Prickwillow via Isleham village to Judes Ferry aboard The Lady on a fine but cool day and some local politics
Another fine but cooler day with a good deal of cloud cover. Slight showers from time to time, not nearly enough to wet the ground. We wake late at 8.30am and take some arousing. The Prickwillow mooring is a pleasant one and has attracted two other overnight boats. A morning shop at the General Store for milk but no papers and off to set upstream towards Isleham, arriving at Isleham Lock at about noon. The lock-keeper is now breeding trout and has three full ponds interconnected by what he calls an ‘irrigation’.
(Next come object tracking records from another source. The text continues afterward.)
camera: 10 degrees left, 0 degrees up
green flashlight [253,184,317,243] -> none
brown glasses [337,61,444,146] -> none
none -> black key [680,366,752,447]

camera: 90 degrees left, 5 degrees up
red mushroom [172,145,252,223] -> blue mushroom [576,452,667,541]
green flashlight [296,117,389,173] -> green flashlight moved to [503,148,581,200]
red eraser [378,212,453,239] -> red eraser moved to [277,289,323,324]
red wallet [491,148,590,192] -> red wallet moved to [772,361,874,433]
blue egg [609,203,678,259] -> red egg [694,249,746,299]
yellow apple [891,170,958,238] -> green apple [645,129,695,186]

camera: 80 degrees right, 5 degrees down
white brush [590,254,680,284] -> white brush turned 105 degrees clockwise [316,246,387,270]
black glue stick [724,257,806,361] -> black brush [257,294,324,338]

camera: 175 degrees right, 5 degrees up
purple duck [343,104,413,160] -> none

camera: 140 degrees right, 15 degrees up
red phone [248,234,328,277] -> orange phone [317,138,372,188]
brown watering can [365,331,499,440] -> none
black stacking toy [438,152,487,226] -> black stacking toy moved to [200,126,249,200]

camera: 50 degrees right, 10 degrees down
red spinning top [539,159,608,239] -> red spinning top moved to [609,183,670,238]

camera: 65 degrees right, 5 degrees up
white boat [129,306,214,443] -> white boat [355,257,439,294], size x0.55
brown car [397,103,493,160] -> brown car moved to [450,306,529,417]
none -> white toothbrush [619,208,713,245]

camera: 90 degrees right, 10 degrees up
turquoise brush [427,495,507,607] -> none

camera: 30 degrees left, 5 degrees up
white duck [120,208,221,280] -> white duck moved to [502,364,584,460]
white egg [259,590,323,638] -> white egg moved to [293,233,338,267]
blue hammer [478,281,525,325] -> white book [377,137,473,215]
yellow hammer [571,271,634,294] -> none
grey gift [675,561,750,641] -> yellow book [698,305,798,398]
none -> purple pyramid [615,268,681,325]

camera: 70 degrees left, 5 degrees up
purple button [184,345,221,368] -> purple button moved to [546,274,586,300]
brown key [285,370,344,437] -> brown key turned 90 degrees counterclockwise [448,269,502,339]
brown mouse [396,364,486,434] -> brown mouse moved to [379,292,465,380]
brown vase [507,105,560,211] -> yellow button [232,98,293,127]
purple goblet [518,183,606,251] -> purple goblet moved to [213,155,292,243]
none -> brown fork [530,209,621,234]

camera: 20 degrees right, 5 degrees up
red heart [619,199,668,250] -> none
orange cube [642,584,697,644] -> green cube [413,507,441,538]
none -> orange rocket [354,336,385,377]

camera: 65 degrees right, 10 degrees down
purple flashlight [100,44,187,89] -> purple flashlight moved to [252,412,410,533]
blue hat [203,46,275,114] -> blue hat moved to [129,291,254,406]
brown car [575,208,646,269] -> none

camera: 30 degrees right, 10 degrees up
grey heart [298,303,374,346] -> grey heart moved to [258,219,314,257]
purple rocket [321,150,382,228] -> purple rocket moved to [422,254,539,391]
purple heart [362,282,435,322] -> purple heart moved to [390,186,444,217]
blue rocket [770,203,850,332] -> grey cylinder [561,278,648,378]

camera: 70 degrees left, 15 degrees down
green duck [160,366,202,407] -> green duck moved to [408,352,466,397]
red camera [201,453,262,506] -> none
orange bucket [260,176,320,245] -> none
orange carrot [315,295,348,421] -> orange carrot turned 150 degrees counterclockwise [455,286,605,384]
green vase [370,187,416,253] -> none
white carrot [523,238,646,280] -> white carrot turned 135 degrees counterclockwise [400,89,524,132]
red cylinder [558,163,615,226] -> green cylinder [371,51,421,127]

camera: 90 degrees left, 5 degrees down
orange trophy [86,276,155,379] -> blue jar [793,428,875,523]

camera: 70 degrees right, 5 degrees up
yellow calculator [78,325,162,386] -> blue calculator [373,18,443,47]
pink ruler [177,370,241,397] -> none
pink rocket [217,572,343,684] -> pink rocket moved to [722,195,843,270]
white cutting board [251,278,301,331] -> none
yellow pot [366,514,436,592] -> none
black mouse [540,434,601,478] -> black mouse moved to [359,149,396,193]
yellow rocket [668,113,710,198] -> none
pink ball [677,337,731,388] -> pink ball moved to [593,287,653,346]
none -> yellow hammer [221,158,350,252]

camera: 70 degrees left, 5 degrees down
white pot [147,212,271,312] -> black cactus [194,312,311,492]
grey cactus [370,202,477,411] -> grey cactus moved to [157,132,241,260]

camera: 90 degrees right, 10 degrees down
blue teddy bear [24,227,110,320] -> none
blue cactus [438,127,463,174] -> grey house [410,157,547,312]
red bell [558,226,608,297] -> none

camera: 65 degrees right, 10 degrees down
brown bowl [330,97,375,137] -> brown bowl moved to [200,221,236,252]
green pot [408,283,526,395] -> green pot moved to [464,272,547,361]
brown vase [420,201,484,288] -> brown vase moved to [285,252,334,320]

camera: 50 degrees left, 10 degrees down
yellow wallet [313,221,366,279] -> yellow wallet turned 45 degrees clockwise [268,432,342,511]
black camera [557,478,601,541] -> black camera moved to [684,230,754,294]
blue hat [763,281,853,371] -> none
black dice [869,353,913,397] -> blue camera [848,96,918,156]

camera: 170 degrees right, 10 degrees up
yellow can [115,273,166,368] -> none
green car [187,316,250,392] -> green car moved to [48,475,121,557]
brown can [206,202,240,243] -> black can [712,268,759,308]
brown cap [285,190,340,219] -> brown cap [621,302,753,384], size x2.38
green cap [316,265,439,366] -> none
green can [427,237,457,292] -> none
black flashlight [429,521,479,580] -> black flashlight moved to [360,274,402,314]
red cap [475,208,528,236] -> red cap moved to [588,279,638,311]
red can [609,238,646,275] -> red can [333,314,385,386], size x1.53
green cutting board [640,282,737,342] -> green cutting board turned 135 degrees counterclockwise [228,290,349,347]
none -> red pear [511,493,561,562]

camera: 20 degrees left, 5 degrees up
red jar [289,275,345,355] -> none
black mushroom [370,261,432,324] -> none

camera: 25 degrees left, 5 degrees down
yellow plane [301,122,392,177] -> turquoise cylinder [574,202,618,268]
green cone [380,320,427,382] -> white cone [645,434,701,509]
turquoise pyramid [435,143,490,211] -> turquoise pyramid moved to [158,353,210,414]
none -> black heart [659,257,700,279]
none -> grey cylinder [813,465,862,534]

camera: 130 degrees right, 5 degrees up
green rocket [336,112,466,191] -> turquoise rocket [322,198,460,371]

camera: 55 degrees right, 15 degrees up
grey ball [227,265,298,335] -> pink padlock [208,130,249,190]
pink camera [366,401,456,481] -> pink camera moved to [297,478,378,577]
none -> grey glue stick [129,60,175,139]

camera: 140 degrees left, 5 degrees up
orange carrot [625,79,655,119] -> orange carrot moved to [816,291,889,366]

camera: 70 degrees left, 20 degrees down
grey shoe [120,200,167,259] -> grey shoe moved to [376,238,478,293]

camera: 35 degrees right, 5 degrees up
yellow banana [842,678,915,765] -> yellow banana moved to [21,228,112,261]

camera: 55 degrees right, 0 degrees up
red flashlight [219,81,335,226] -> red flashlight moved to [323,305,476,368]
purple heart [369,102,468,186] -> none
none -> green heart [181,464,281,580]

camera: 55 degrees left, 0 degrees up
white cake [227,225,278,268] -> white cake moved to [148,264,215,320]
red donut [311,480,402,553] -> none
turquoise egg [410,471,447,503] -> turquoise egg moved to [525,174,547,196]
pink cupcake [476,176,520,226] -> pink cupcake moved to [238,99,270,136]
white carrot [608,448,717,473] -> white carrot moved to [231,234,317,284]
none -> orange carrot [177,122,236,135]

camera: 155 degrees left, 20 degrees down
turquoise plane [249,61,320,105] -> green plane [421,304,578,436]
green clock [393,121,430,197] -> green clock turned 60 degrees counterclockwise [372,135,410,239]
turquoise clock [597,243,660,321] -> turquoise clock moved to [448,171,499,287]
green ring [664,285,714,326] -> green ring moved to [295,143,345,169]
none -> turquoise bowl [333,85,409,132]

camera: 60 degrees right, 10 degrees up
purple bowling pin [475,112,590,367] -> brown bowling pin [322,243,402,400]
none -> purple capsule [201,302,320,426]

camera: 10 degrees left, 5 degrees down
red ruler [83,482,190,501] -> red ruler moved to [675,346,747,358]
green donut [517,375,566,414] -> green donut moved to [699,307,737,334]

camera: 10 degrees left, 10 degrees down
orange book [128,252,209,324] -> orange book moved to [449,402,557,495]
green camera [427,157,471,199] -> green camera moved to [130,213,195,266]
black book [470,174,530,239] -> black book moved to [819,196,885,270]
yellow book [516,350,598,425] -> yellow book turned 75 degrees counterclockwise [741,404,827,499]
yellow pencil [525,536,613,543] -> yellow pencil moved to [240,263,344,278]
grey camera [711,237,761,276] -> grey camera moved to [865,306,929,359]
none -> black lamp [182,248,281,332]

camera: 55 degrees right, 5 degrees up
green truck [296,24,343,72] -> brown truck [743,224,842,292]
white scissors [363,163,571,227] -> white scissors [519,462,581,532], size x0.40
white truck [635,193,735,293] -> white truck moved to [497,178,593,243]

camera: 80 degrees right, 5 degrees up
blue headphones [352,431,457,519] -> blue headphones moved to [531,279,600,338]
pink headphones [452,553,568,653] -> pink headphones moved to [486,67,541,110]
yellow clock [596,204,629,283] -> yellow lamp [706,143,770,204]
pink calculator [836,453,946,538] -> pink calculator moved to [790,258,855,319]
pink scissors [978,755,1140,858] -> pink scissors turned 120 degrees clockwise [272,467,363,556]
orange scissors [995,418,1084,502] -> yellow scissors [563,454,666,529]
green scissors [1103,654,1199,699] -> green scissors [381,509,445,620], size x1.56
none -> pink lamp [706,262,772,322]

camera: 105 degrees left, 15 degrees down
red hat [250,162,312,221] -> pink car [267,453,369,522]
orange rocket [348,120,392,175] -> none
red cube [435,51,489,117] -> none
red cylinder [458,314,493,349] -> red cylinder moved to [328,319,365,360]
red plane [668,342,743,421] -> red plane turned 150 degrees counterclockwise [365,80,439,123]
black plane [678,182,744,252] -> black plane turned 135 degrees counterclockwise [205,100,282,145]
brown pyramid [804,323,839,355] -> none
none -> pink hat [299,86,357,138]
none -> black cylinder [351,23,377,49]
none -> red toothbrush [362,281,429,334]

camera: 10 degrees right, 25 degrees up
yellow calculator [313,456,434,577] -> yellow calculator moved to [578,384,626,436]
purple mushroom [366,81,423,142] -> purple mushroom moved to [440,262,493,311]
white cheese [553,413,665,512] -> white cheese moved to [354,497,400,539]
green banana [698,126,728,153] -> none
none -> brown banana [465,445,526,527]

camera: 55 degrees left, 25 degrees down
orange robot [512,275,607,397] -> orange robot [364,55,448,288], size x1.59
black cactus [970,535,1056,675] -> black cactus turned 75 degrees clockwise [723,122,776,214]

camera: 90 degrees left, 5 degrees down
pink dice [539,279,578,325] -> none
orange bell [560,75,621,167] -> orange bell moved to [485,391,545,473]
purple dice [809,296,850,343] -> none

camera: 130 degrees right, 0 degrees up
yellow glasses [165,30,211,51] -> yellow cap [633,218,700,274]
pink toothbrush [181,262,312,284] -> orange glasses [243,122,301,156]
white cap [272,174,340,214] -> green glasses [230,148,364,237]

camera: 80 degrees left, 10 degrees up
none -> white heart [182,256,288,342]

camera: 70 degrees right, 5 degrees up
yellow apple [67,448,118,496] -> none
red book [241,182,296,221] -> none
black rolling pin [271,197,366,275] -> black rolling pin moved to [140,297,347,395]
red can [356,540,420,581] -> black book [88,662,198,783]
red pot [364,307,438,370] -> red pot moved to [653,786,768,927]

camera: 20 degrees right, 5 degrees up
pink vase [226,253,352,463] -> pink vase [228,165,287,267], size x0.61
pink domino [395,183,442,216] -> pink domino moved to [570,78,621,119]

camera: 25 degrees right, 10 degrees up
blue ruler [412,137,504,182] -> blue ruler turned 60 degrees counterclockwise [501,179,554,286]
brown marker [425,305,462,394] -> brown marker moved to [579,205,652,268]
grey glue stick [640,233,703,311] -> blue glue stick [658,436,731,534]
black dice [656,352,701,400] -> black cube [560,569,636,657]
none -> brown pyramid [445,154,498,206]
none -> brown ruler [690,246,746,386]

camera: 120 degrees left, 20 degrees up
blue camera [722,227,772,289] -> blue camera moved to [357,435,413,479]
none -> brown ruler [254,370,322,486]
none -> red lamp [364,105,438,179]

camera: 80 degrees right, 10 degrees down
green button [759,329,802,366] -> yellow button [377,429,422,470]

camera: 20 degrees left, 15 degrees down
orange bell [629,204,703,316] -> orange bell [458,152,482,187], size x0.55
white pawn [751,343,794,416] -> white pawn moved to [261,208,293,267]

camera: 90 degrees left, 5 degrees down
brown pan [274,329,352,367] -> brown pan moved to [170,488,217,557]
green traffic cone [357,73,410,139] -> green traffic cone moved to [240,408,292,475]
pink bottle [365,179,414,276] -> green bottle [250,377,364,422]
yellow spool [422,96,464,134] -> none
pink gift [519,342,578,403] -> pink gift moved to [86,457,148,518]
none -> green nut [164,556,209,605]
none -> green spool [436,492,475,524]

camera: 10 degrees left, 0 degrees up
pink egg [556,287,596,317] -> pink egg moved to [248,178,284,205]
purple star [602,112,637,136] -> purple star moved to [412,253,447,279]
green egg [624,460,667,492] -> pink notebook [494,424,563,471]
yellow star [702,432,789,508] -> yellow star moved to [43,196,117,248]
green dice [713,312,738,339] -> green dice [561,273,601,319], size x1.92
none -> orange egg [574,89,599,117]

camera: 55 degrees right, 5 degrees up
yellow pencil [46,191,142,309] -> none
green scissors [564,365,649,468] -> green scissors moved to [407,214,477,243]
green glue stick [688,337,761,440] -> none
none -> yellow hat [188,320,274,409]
They are rather splendid for sale to fishing clubs for stocking and also the local freezing centre. After locking through we discover that we ought to have moored below the lock for Isleham village at the goose green. This marsh is still well stocked with geese but it had evidently been overrun last year when one man had exercised 30 geese instead of his traditional one. He had now moved them upstream and the village have sorted out whose are whose as they were in quite a muddle! We are advised to cruise down the straight river and moor at the bend and take our dinghy into the village by the weir stream. This we do but stop short at a mooring with two narrow boats and a floating house on pontoons. Nobody being around, we moor and walk into the village for hamburgers, jumbo sausage and drinks at the only pub open on early closing day. The village has two historic attractions. Isleham Priory and The Lime Kilns. We were able to walk down and through the kilns built 150 years ago to smelt mortar from limestone. Back and after a brief altercation from a houseboat owner (who had returned home and was shocked to find our dinghy moored to her narrowboats) onward to moor up for the night at Jude’s Ferry, the head of navigation for The Lark. Our dinghy and outboard reach half way to Mildenhall, but we are forced to turn back at the staunch where the footpath crosses the river due to shallow, weedy and obstructed passage. A pleasant evening of drinks, fishing and short boat trips. *!!!* No news today – no papers, radio or TV. Only conversation with the town’s boys from West Row.
(*!!!* Some content with-held as activities once commonplace are now either illegal or viewed as reprehensible in this era of acute political correctness and so reference has been removed for a further 30 years or the lifetime of the subject (whichever is earlier) to avoid incrimination.)